### Try it
From the entries below, copy out all lines holding "middle".

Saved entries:
▬▬▬

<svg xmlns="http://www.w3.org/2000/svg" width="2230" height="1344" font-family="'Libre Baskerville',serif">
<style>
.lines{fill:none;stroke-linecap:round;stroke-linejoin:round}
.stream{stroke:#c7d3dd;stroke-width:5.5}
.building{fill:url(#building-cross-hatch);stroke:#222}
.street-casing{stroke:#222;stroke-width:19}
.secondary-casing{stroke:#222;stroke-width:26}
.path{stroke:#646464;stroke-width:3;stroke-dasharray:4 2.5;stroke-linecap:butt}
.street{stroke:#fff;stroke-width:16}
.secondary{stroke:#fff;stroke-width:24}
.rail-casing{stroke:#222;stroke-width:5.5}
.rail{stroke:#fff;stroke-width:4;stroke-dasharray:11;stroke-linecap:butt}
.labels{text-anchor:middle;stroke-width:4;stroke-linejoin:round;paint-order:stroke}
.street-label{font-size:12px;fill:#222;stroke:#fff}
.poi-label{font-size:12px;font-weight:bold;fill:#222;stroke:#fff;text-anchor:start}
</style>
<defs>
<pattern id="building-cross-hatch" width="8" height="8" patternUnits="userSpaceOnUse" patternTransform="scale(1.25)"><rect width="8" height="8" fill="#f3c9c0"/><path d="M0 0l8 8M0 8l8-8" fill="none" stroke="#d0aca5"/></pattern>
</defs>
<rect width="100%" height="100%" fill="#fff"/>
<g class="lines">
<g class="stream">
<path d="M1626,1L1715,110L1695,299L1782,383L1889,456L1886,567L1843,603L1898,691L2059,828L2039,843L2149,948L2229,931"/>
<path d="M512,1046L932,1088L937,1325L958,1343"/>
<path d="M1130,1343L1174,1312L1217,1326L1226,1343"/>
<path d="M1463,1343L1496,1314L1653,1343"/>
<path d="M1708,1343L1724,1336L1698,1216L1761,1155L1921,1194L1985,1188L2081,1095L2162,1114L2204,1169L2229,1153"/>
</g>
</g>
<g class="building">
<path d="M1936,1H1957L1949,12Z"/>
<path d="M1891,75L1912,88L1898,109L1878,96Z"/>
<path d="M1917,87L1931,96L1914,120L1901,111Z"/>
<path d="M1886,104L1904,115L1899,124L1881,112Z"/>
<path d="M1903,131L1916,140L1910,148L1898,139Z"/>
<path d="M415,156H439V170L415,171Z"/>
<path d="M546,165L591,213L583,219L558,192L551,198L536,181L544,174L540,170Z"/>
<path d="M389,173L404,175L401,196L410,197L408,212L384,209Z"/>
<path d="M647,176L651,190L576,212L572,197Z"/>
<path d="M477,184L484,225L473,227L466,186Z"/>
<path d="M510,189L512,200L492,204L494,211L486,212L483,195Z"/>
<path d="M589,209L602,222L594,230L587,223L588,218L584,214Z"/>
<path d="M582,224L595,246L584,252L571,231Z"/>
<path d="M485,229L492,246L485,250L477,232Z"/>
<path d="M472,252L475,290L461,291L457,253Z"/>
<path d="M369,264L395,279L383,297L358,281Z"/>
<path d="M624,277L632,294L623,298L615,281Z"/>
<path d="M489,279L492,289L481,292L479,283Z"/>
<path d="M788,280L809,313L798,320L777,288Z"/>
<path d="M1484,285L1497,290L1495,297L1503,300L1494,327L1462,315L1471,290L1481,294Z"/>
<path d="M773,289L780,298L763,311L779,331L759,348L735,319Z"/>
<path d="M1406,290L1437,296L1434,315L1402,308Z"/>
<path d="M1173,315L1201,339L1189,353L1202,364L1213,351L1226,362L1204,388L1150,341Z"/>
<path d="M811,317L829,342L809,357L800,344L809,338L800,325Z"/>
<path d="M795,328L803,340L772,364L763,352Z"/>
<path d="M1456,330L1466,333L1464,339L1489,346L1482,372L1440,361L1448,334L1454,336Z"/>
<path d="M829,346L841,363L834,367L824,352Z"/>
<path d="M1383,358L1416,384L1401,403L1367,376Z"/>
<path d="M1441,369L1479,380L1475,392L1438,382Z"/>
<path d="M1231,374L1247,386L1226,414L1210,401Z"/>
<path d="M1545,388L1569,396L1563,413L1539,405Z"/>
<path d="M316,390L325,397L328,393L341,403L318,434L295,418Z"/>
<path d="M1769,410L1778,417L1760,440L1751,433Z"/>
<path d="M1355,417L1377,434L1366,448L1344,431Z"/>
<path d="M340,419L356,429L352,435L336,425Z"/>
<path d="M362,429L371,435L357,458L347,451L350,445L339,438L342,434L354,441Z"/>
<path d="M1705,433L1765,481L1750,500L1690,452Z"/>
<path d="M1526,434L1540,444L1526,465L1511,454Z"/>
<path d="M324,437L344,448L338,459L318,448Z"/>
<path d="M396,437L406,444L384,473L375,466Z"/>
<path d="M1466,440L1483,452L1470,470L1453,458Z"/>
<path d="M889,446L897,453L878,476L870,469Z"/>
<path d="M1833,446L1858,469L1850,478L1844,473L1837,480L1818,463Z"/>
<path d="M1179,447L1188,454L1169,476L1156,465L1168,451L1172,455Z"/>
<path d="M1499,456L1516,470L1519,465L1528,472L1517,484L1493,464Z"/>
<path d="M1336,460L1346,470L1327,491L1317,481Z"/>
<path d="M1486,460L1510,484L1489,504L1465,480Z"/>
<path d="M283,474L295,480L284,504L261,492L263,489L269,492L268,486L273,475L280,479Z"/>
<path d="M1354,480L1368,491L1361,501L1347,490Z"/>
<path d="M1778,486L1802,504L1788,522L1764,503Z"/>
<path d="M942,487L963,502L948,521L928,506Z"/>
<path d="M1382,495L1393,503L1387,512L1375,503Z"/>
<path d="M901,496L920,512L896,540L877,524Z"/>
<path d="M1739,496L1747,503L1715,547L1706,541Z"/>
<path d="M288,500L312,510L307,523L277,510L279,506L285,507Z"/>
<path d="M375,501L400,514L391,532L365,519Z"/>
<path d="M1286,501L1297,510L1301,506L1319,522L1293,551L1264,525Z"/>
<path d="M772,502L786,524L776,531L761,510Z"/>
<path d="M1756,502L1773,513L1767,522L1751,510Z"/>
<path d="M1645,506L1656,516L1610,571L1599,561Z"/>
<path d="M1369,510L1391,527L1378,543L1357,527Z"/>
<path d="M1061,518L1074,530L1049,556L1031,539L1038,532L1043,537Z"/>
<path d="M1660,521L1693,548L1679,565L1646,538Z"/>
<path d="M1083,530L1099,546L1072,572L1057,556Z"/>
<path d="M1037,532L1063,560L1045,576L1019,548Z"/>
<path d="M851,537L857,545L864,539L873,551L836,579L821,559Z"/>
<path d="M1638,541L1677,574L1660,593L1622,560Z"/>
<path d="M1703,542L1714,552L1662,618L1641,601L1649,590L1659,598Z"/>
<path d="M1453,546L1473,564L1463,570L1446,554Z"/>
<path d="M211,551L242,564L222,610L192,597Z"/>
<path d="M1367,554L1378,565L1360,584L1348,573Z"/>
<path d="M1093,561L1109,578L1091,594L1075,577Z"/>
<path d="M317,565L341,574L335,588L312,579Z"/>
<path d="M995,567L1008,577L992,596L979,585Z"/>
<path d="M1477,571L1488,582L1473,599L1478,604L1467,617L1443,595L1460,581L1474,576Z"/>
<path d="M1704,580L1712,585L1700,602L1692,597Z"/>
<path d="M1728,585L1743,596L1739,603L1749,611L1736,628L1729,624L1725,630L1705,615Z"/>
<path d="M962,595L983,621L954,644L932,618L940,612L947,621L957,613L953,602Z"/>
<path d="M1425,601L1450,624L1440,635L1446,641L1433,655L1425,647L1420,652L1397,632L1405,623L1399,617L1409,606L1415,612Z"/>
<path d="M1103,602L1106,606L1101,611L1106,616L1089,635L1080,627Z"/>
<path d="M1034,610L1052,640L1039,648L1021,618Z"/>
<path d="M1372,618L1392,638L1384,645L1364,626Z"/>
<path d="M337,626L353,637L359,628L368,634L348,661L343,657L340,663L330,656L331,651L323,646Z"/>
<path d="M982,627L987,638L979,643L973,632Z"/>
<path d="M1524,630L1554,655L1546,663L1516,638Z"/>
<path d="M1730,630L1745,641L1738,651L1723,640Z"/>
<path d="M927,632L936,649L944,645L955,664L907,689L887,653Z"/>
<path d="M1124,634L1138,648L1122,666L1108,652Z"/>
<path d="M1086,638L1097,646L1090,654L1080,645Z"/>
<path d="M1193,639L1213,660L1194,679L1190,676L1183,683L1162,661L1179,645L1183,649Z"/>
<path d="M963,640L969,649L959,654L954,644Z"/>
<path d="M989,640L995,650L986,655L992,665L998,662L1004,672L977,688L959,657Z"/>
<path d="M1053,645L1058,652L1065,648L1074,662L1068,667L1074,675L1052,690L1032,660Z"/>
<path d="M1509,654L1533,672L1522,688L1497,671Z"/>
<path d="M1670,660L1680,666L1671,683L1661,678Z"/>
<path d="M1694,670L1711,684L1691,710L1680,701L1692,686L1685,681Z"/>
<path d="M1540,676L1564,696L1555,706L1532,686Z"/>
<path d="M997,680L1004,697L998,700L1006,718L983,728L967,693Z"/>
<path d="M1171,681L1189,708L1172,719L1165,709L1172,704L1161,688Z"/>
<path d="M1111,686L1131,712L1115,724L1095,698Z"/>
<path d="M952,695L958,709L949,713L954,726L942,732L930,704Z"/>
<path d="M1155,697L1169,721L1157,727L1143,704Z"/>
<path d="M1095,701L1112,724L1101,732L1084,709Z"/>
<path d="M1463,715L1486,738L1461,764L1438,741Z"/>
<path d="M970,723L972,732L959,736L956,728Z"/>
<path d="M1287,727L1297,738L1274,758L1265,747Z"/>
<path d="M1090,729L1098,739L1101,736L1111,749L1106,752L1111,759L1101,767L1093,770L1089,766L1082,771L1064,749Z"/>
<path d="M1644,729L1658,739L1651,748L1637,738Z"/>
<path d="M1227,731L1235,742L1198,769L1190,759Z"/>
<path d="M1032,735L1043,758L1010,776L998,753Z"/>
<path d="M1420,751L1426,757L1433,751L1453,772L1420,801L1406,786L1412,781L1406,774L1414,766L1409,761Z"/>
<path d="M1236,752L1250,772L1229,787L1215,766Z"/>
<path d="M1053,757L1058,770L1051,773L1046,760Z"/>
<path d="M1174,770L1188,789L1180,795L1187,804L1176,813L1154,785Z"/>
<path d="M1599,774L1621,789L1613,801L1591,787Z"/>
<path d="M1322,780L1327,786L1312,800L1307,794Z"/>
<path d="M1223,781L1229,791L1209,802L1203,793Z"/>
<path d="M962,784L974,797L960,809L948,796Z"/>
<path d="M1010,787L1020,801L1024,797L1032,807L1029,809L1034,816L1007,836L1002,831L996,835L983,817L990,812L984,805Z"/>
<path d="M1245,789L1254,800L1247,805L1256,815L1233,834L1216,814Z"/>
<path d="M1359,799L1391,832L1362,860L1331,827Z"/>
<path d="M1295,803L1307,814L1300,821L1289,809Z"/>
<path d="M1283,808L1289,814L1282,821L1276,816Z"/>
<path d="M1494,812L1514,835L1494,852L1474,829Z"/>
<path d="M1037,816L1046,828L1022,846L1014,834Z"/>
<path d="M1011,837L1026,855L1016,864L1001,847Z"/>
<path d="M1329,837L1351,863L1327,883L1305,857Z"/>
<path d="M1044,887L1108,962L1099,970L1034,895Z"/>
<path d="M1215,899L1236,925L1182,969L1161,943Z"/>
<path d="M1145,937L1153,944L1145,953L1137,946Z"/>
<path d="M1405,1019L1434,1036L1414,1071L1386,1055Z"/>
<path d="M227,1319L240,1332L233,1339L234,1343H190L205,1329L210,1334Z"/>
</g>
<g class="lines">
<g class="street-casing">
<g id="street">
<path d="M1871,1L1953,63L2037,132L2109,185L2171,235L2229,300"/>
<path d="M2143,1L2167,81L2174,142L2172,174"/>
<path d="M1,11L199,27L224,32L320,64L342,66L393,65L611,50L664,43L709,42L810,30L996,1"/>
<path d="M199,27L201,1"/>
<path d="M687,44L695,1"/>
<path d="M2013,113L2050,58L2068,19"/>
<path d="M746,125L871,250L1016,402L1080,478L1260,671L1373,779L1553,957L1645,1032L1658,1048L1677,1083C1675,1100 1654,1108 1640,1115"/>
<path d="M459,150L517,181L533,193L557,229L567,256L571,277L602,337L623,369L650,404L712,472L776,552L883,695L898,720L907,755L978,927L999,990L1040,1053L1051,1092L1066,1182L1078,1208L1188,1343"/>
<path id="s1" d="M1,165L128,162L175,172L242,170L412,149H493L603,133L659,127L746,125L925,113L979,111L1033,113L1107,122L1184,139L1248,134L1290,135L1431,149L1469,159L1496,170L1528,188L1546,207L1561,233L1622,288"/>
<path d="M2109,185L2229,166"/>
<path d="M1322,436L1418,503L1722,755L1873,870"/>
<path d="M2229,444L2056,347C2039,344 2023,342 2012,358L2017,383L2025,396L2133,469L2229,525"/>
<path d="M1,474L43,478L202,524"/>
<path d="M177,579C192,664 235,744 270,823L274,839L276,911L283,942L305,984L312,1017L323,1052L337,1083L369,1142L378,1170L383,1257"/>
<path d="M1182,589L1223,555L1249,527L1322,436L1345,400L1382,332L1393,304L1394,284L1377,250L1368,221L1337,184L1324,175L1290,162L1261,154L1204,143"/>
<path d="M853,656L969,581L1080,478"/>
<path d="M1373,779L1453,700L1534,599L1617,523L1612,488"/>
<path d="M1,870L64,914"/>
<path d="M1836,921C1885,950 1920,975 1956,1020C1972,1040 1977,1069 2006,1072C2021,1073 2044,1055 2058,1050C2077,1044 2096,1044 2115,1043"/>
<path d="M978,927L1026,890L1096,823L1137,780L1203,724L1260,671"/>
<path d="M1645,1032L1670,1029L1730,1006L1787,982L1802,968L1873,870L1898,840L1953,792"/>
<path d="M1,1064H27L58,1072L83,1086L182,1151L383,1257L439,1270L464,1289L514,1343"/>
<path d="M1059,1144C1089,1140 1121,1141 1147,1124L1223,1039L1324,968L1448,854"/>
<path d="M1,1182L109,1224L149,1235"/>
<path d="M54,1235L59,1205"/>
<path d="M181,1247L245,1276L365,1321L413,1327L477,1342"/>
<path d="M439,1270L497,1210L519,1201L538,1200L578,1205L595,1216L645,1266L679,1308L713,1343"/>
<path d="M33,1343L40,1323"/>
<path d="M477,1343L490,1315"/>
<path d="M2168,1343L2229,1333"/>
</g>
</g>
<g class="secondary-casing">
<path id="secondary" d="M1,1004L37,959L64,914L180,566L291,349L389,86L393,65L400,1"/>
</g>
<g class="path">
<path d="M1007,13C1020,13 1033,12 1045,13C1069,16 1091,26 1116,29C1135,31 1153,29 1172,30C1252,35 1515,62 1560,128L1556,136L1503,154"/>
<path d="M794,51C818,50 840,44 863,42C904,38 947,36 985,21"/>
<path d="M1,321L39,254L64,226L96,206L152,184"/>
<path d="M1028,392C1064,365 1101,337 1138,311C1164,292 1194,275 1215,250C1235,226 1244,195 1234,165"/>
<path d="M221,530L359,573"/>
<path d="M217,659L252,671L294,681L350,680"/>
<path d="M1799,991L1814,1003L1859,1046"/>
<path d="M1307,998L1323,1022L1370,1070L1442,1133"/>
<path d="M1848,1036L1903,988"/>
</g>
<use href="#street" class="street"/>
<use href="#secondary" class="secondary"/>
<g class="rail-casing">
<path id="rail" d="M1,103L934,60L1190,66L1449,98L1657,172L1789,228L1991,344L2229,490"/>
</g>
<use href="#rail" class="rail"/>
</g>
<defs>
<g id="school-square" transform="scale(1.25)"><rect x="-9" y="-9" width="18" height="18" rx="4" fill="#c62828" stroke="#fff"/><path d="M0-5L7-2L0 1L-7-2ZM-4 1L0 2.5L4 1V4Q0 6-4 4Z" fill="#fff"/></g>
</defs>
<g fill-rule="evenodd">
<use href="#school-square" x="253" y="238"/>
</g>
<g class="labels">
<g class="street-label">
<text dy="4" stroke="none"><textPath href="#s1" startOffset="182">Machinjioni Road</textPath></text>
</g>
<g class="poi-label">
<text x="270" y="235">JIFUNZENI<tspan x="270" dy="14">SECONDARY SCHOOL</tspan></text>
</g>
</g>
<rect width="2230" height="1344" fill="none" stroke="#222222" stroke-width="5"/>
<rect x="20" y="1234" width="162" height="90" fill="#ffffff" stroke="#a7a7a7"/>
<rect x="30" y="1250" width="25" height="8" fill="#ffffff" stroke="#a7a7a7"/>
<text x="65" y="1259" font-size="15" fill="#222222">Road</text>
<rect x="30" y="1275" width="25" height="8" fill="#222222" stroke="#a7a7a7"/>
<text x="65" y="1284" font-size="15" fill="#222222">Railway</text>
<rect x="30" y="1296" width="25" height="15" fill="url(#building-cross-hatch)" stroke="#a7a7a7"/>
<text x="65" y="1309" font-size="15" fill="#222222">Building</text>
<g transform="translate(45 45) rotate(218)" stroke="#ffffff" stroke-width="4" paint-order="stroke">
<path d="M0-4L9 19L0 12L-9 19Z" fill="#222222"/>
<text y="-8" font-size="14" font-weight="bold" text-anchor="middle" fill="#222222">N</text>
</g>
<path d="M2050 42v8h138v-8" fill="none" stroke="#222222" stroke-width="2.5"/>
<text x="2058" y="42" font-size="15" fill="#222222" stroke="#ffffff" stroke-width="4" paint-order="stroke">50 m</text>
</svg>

▬▬▬

### Exercise solution
.labels{text-anchor:middle;stroke-width:4;stroke-linejoin:round;paint-order:stroke}
<text y="-8" font-size="14" font-weight="bold" text-anchor="middle" fill="#222222">N</text>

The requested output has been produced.